Editor's Note: Issue #2 PDF Print E-mail
Our readers' support of RUMINATE’s first issue has been the bread that kept us going. Which proved essential, because this second issue, Humor’s Grace, was a great test of endurance (mostly because the initial endorphins wore off and the sleepless nights took their toll).  And yet we found laughter and your letters coming alongside our prayers for wisdom and strength, encouraging us through the muddle.  Thank you.  And again, I am proud to admit that, despite our muddle, RUMINATE’s artists have emerged—their grace has spoken.

One of our contributors, Yahia Lababidi, wrote: “Our Metaphysical eyes are expert at collapsing distances, seeing through the apparent to the infinite.”  So too does humor collapse distances and see through to the infinite.  Billy Collins said that humor is a door to the serious; it seems that humor is also a door to grace.  We discovered this door opening unto comics and being short enough to miss the bullet, holy chickens, and ordinary objects (flamingos and origami to name a few), the possibilities of runaway truck ramps, dreams about Noah, letters to E.B. White, the alphabet, and His multitudes. 

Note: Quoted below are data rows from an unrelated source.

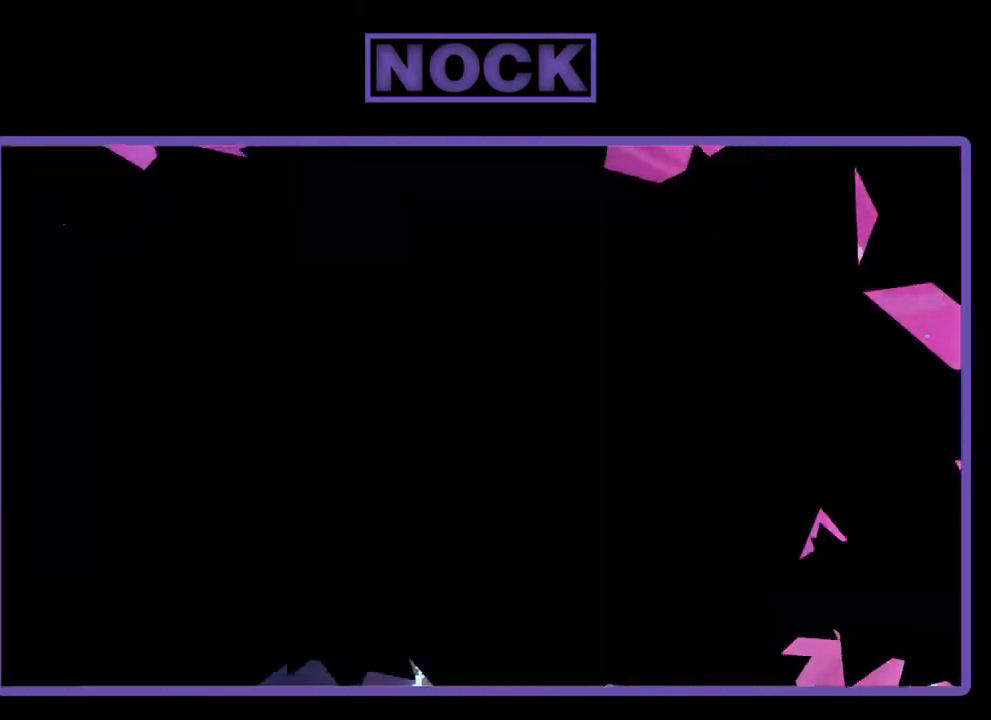
{"buttons": ["R2"], "left_stick": "center", "events": [[267, "R2", "down"]]}
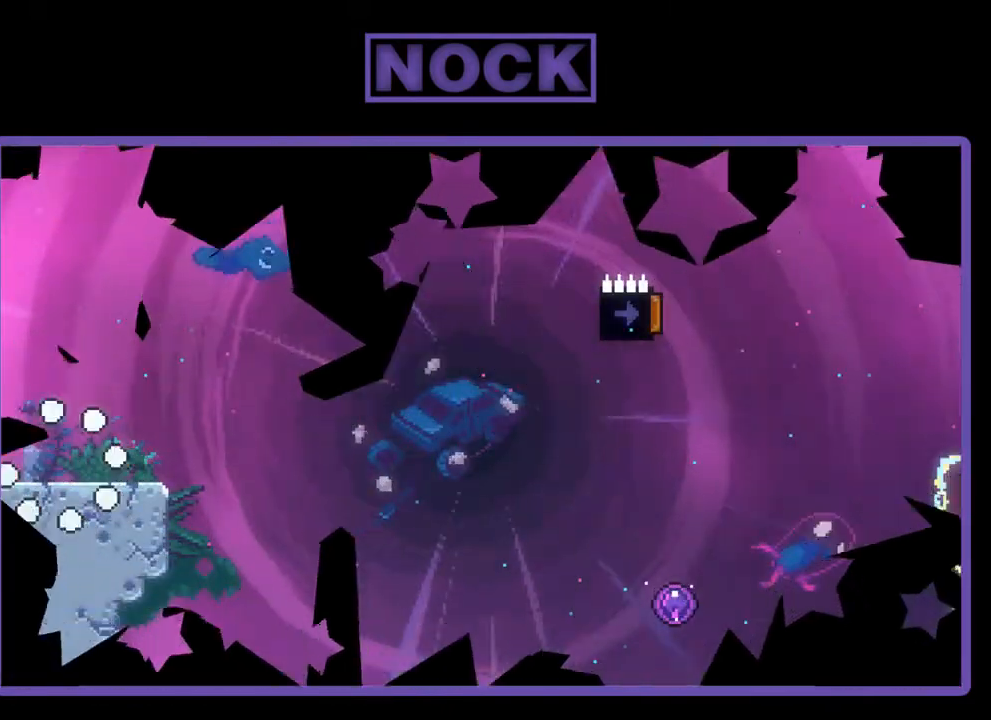
{"buttons": ["R2", "DPAD_RIGHT"], "left_stick": "center", "events": [[267, "DPAD_RIGHT", "down"]]}
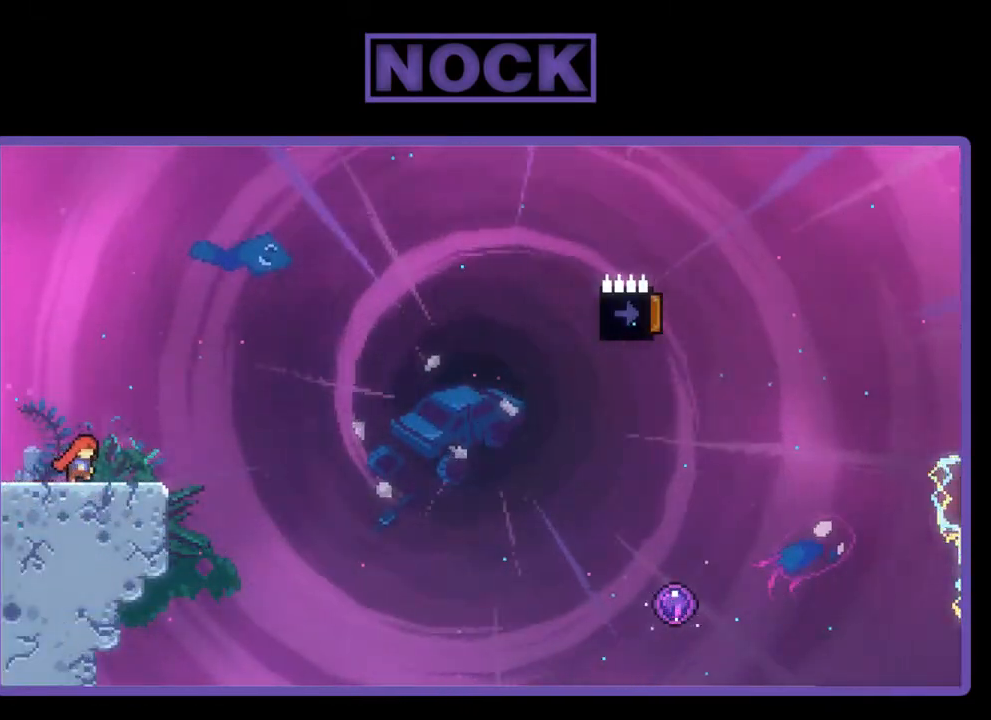
{"buttons": ["CROSS", "R2", "DPAD_RIGHT"], "left_stick": "center", "events": [[200, "CROSS", "down"]]}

And appropriately enough, and in case I wasn’t getting it, in the past few months my ten-month-old son has truly learned to laugh.  He laughs at paper bags and wind chimes, and our black lab Samson—collapsing all my definitions of mundane, just as each of our contributors have collapsed, retrieved and then given great liberties to our definition of humor.  We have discovered that humor is intuitional; it is wit and irony and sarcasm, mood altering, whimsical and full of delight.  And when it is really good, it is grace.  We hope this is evident for you and that you are able to move through the door and into the gift. 


Many blessings,
Brianna Van Dyke


*This issue is for all of our laughmakers.